(What needs to be done)
Rewrite the data below, replacing every instance of "series" with "group" and leaving everything else unchanged. Omit the pictures from your output.

|---|

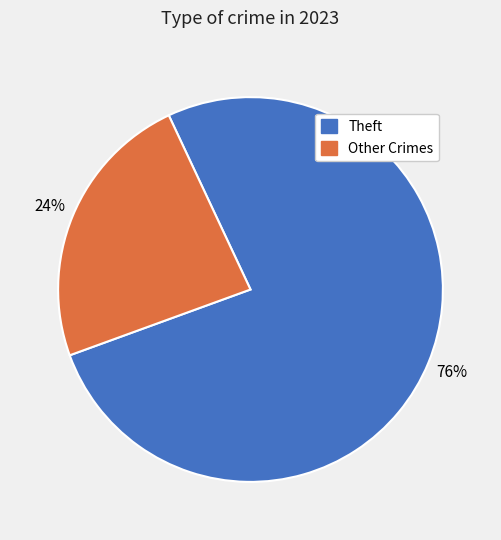

Is there any slice that represents more than half of the pie?

Yes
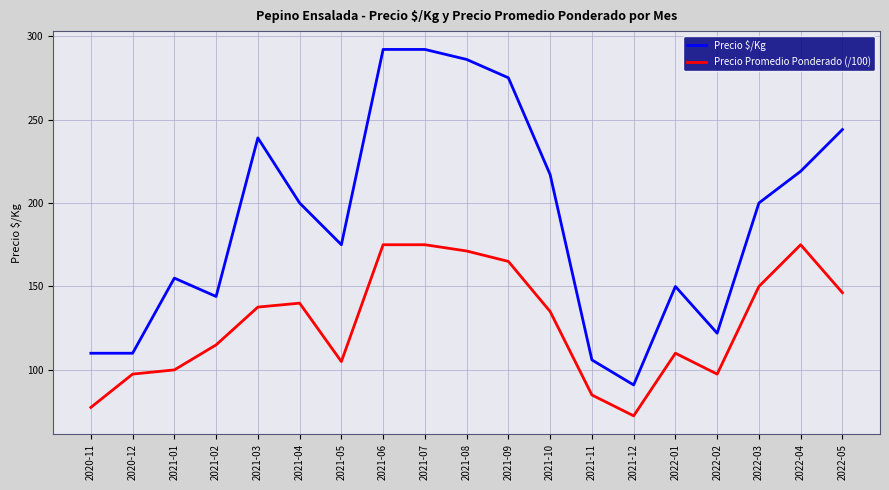

What is the total value across all series at 2021-05?

280.0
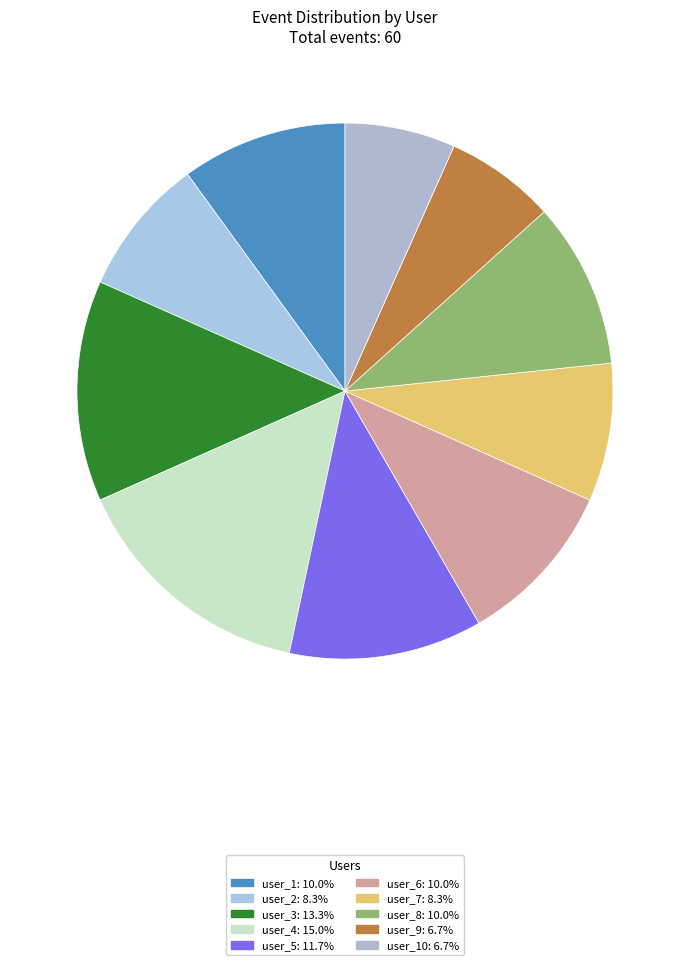

How many slices are in this pie chart?

10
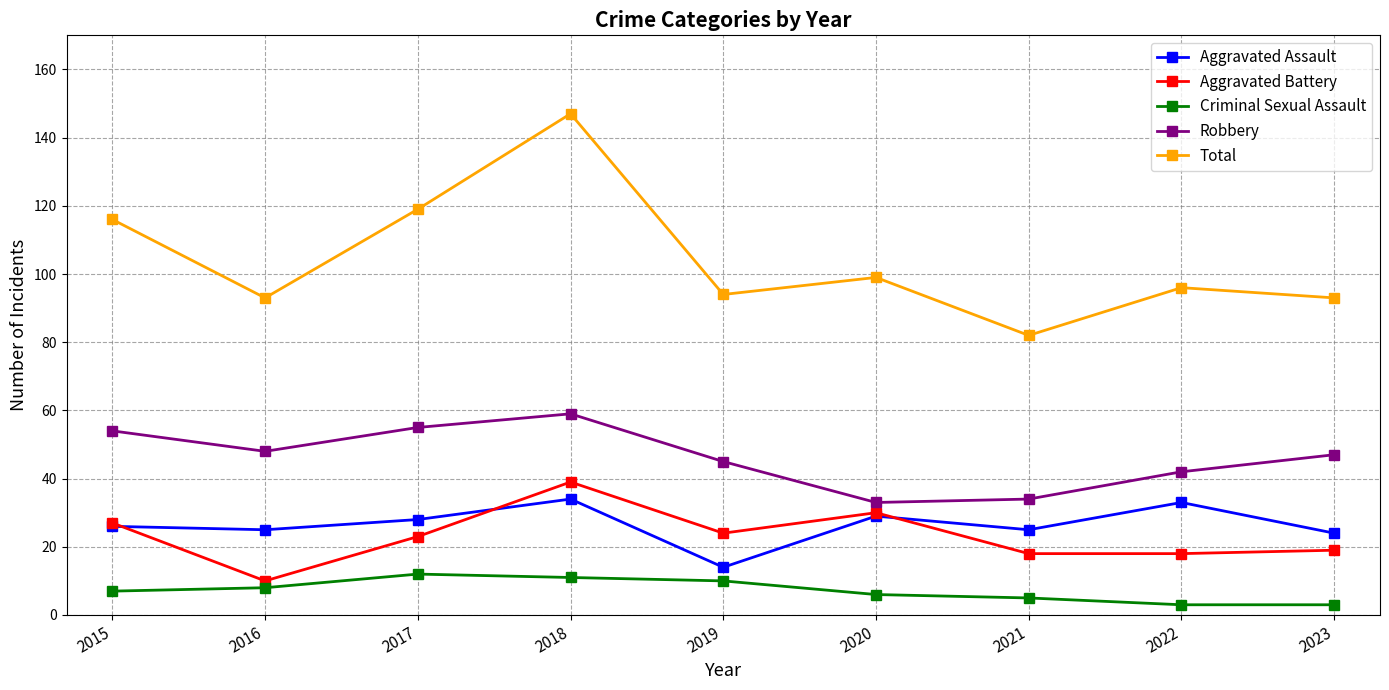

Which series changed the most between 2015 and 2018?

Total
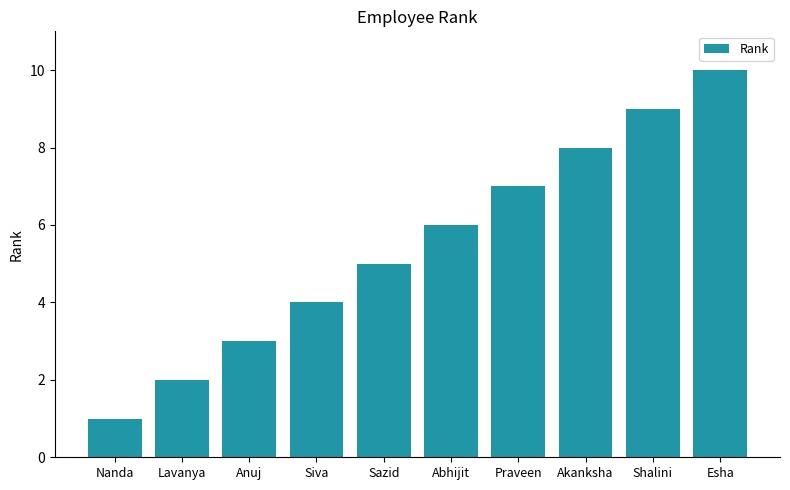

List the labels in order of value, smallest first.

Nanda, Lavanya, Anuj, Siva, Sazid, Abhijit, Praveen, Akanksha, Shalini, Esha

|---|

(Your solution)
Is there any slice that represents more than half of the pie?

Yes

What is the total value across all group at 2021-05?

280.0

How many slices are in this pie chart?

10

Which group changed the most between 2015 and 2018?

Total

List the labels in order of value, smallest first.

Nanda, Lavanya, Anuj, Siva, Sazid, Abhijit, Praveen, Akanksha, Shalini, Esha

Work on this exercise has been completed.